Work order 1 - In the text on Navier-Stokes bilinear estimates, what are the proofs mainly based on?
Work order 2 - Condense the paragraph of the Navier-Stokes text that begins "We are concerned with bilinear estimates" into a short bulleted list that keeps its main facts.

Text under study -
────────────────

On bilinear estimates and critical uniqueness classes for Navier-Stokes equations

TL;DR

This paper develops new bilinear estimates and establishes the uniqueness of mild solutions for Navier-Stokes equations within critical function spaces, expanding the understanding of solution behavior without relying on auxiliary norms.

Contribution

It introduces a general framework for bilinear estimates in critical spaces, including Besov, Morrey, and Besov-Morrey spaces, and demonstrates uniqueness results in Besov-weak-Herz spaces, not previously available.

Findings

Established bilinear estimates in various critical spaces

Proved uniqueness of mild solutions in these spaces

Extended results to Besov-weak-Herz spaces

Abstract

We are concerned with bilinear estimates and uniqueness of mild solutions for the Navier-Stokes equations in critical spaces. For that, we construct general settings in which estimates for the bilinear term of the mild formulation hold true without using auxiliary norms such as Kato time-weighted ones. We first obtain necessary conditions in abstract critical spaces and then consider further structures to obtain the estimates in general classes of Besov, Morrey and Besov-Morrey spaces based on Banach spaces. Examples of applications are provided in different spaces as well as for other PDEs. In particular, as far as we know, the bilinear estimate and the uniqueness property obtained in the framework of Besov-weak-Herz spaces are not available in the existing literature. The proofs are mainly based on characterizations and estimates on the corresponding predual spaces.

────────────────

Collected data entries -

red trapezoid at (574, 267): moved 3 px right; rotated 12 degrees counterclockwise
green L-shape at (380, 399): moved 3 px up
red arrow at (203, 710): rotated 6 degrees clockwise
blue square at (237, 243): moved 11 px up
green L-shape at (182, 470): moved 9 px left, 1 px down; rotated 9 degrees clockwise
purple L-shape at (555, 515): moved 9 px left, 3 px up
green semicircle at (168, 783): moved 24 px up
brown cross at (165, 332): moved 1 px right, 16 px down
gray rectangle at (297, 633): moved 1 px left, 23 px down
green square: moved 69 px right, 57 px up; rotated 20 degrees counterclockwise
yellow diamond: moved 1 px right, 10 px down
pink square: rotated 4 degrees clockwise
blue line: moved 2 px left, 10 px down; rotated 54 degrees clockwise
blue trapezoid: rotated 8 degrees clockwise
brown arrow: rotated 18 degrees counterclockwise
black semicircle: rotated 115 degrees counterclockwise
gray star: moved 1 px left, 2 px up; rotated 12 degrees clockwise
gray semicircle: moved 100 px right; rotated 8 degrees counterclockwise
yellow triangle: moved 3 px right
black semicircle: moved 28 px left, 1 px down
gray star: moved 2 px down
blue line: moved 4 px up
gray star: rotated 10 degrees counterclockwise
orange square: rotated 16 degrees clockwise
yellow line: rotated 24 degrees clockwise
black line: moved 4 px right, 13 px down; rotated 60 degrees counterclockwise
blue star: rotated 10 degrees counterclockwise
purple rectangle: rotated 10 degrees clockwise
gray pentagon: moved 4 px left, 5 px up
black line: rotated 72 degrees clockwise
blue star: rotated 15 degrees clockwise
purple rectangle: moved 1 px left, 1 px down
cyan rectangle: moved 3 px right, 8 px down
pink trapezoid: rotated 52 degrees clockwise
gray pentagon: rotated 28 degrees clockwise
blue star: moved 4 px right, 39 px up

────────────────

Answer box 1 - They are mainly based on characterizations and estimates on the corresponding predual spaces.

Answer box 2 -
- Subject: bilinear estimates and uniqueness of mild solutions for the Navier-Stokes equations in critical spaces.
- General settings are built where the bilinear term estimates hold without auxiliary norms such as Kato time-weighted ones.
- Necessary conditions are first found in abstract critical spaces, then extended to general classes of Besov, Morrey and Besov-Morrey spaces based on Banach spaces.
- Applications are given in different spaces and for other PDEs.
- The bilinear estimate and uniqueness in Besov-weak-Herz spaces appear to be new to the literature.
- The proofs rely mainly on characterizations and estimates on the corresponding predual spaces.